What to work on: Reproduce every line of the material below character for character, keeping the same order and line breaks.

Extracted entries:
------------------------------------
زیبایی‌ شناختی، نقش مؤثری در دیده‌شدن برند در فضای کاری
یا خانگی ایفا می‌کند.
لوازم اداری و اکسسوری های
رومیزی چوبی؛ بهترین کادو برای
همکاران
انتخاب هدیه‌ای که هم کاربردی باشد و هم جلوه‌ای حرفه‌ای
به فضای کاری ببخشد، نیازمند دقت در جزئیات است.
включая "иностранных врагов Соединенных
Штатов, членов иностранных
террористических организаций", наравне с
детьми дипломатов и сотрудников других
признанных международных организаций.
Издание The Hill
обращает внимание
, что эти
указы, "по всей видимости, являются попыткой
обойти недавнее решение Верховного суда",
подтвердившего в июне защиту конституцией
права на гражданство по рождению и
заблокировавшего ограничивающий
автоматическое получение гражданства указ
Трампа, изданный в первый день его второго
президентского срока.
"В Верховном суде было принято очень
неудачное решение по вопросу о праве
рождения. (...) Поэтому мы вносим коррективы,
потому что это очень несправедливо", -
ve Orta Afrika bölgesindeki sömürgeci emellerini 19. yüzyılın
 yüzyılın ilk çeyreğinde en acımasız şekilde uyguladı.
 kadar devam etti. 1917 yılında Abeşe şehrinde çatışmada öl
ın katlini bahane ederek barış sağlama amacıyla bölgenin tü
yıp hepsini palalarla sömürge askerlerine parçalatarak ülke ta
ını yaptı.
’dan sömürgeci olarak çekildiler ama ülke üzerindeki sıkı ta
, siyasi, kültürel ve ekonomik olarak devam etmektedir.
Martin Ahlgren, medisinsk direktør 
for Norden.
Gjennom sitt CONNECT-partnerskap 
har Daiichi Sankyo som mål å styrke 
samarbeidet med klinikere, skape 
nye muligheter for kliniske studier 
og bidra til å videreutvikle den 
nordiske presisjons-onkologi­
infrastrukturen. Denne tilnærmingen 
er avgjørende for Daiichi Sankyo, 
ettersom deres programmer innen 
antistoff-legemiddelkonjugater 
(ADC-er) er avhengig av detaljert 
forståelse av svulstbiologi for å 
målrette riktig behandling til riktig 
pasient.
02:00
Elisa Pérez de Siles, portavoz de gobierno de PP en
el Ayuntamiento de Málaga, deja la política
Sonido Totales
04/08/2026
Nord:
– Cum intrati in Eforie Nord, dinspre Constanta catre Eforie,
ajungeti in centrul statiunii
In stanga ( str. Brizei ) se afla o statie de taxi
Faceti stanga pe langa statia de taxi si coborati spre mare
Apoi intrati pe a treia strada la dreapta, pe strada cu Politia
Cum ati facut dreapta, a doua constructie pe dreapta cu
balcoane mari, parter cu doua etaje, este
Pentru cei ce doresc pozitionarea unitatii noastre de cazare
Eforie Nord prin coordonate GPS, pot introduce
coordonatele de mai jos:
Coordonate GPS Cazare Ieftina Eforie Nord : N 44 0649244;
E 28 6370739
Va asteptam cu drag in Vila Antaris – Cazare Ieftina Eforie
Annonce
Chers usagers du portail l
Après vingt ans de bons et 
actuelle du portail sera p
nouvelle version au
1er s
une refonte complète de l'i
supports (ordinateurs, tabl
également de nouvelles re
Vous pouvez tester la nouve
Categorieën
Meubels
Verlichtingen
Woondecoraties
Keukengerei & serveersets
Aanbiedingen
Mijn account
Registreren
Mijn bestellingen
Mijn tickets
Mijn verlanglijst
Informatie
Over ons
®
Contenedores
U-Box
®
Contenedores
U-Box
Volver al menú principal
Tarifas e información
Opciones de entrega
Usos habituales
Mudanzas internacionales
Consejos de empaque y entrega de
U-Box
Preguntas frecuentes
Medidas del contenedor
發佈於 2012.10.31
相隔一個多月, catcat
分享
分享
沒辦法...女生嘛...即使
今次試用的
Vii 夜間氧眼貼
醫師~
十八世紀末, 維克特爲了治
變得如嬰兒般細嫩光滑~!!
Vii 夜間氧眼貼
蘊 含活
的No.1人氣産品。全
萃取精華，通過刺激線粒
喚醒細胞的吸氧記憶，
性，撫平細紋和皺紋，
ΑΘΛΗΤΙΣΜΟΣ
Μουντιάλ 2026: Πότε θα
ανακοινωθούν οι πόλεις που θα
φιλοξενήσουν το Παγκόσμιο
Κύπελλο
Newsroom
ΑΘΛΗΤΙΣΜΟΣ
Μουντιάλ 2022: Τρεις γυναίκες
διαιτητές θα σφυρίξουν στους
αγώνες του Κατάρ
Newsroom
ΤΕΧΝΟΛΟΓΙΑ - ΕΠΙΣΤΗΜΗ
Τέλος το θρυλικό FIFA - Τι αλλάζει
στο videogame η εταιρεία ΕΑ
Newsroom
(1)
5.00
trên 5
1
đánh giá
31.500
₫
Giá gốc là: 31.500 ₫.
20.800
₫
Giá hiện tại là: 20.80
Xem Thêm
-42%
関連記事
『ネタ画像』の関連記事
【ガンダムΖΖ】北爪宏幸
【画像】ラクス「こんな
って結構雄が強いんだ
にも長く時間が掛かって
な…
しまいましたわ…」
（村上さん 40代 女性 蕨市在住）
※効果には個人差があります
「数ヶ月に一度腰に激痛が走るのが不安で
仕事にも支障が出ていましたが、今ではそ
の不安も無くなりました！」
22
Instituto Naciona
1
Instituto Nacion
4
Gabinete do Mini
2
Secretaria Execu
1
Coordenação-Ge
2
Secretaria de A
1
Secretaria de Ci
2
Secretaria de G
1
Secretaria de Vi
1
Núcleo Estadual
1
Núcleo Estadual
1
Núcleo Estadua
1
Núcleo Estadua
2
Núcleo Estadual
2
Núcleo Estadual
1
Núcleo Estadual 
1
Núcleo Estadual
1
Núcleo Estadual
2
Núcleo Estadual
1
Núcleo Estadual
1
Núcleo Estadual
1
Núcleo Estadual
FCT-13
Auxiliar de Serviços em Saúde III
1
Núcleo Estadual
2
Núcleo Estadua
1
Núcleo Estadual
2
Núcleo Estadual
------------------------------------
Written solution:
زیبایی‌ شناختی، نقش مؤثری در دیده‌شدن برند در فضای کاری
یا خانگی ایفا می‌کند.
لوازم اداری و اکسسوری های
رومیزی چوبی؛ بهترین کادو برای
همکاران
انتخاب هدیه‌ای که هم کاربردی باشد و هم جلوه‌ای حرفه‌ای
به فضای کاری ببخشد، نیازمند دقت در جزئیات است.
включая "иностранных врагов Соединенных
Штатов, членов иностранных
террористических организаций", наравне с
детьми дипломатов и сотрудников других
признанных международных организаций.
Издание The Hill
обращает внимание
, что эти
указы, "по всей видимости, являются попыткой
обойти недавнее решение Верховного суда",
подтвердившего в июне защиту конституцией
права на гражданство по рождению и
заблокировавшего ограничивающий
автоматическое получение гражданства указ
Трампа, изданный в первый день его второго
президентского срока.
"В Верховном суде было принято очень
неудачное решение по вопросу о праве
рождения. (...) Поэтому мы вносим коррективы,
потому что это очень несправедливо", -
ve Orta Afrika bölgesindeki sömürgeci emellerini 19. yüzyılın
 yüzyılın ilk çeyreğinde en acımasız şekilde uyguladı.
 kadar devam etti. 1917 yılında Abeşe şehrinde çatışmada öl
ın katlini bahane ederek barış sağlama amacıyla bölgenin tü
yıp hepsini palalarla sömürge askerlerine parçalatarak ülke ta
ını yaptı.
’dan sömürgeci olarak çekildiler ama ülke üzerindeki sıkı ta
, siyasi, kültürel ve ekonomik olarak devam etmektedir.
Martin Ahlgren, medisinsk direktør 
for Norden.
Gjennom sitt CONNECT-partnerskap 
har Daiichi Sankyo som mål å styrke 
samarbeidet med klinikere, skape 
nye muligheter for kliniske studier 
og bidra til å videreutvikle den 
nordiske presisjons-onkologi­
infrastrukturen. Denne tilnærmingen 
er avgjørende for Daiichi Sankyo, 
ettersom deres programmer innen 
antistoff-legemiddelkonjugater 
(ADC-er) er avhengig av detaljert 
forståelse av svulstbiologi for å 
målrette riktig behandling til riktig 
pasient.
02:00
Elisa Pérez de Siles, portavoz de gobierno de PP en
el Ayuntamiento de Málaga, deja la política
Sonido Totales
04/08/2026
Nord:
– Cum intrati in Eforie Nord, dinspre Constanta catre Eforie,
ajungeti in centrul statiunii
In stanga ( str. Brizei ) se afla o statie de taxi
Faceti stanga pe langa statia de taxi si coborati spre mare
Apoi intrati pe a treia strada la dreapta, pe strada cu Politia
Cum ati facut dreapta, a doua constructie pe dreapta cu
balcoane mari, parter cu doua etaje, este
Pentru cei ce doresc pozitionarea unitatii noastre de cazare
Eforie Nord prin coordonate GPS, pot introduce
coordonatele de mai jos:
Coordonate GPS Cazare Ieftina Eforie Nord : N 44 0649244;
E 28 6370739
Va asteptam cu drag in Vila Antaris – Cazare Ieftina Eforie
Annonce
Chers usagers du portail l
Après vingt ans de bons et 
actuelle du portail sera p
nouvelle version au
1er s
une refonte complète de l'i
supports (ordinateurs, tabl
également de nouvelles re
Vous pouvez tester la nouve
Categorieën
Meubels
Verlichtingen
Woondecoraties
Keukengerei & serveersets
Aanbiedingen
Mijn account
Registreren
Mijn bestellingen
Mijn tickets
Mijn verlanglijst
Informatie
Over ons
®
Contenedores
U-Box
®
Contenedores
U-Box
Volver al menú principal
Tarifas e información
Opciones de entrega
Usos habituales
Mudanzas internacionales
Consejos de empaque y entrega de
U-Box
Preguntas frecuentes
Medidas del contenedor
發佈於 2012.10.31
相隔一個多月, catcat
分享
分享
沒辦法...女生嘛...即使
今次試用的
Vii 夜間氧眼貼
醫師~
十八世紀末, 維克特爲了治
變得如嬰兒般細嫩光滑~!!
Vii 夜間氧眼貼
蘊 含活
的No.1人氣産品。全
萃取精華，通過刺激線粒
喚醒細胞的吸氧記憶，
性，撫平細紋和皺紋，
ΑΘΛΗΤΙΣΜΟΣ
Μουντιάλ 2026: Πότε θα
ανακοινωθούν οι πόλεις που θα
φιλοξενήσουν το Παγκόσμιο
Κύπελλο
Newsroom
ΑΘΛΗΤΙΣΜΟΣ
Μουντιάλ 2022: Τρεις γυναίκες
διαιτητές θα σφυρίξουν στους
αγώνες του Κατάρ
Newsroom
ΤΕΧΝΟΛΟΓΙΑ - ΕΠΙΣΤΗΜΗ
Τέλος το θρυλικό FIFA - Τι αλλάζει
στο videogame η εταιρεία ΕΑ
Newsroom
(1)
5.00
trên 5
1
đánh giá
31.500
₫
Giá gốc là: 31.500 ₫.
20.800
₫
Giá hiện tại là: 20.80
Xem Thêm
-42%
関連記事
『ネタ画像』の関連記事
【ガンダムΖΖ】北爪宏幸
【画像】ラクス「こんな
って結構雄が強いんだ
にも長く時間が掛かって
な…
しまいましたわ…」
（村上さん 40代 女性 蕨市在住）
※効果には個人差があります
「数ヶ月に一度腰に激痛が走るのが不安で
仕事にも支障が出ていましたが、今ではそ
の不安も無くなりました！」
22
Instituto Naciona
1
Instituto Nacion
4
Gabinete do Mini
2
Secretaria Execu
1
Coordenação-Ge
2
Secretaria de A
1
Secretaria de Ci
2
Secretaria de G
1
Secretaria de Vi
1
Núcleo Estadual
1
Núcleo Estadual
1
Núcleo Estadua
1
Núcleo Estadua
2
Núcleo Estadual
2
Núcleo Estadual
1
Núcleo Estadual 
1
Núcleo Estadual
1
Núcleo Estadual
2
Núcleo Estadual
1
Núcleo Estadual
1
Núcleo Estadual
1
Núcleo Estadual
FCT-13
Auxiliar de Serviços em Saúde III
1
Núcleo Estadual
2
Núcleo Estadua
1
Núcleo Estadual
2
Núcleo Estadual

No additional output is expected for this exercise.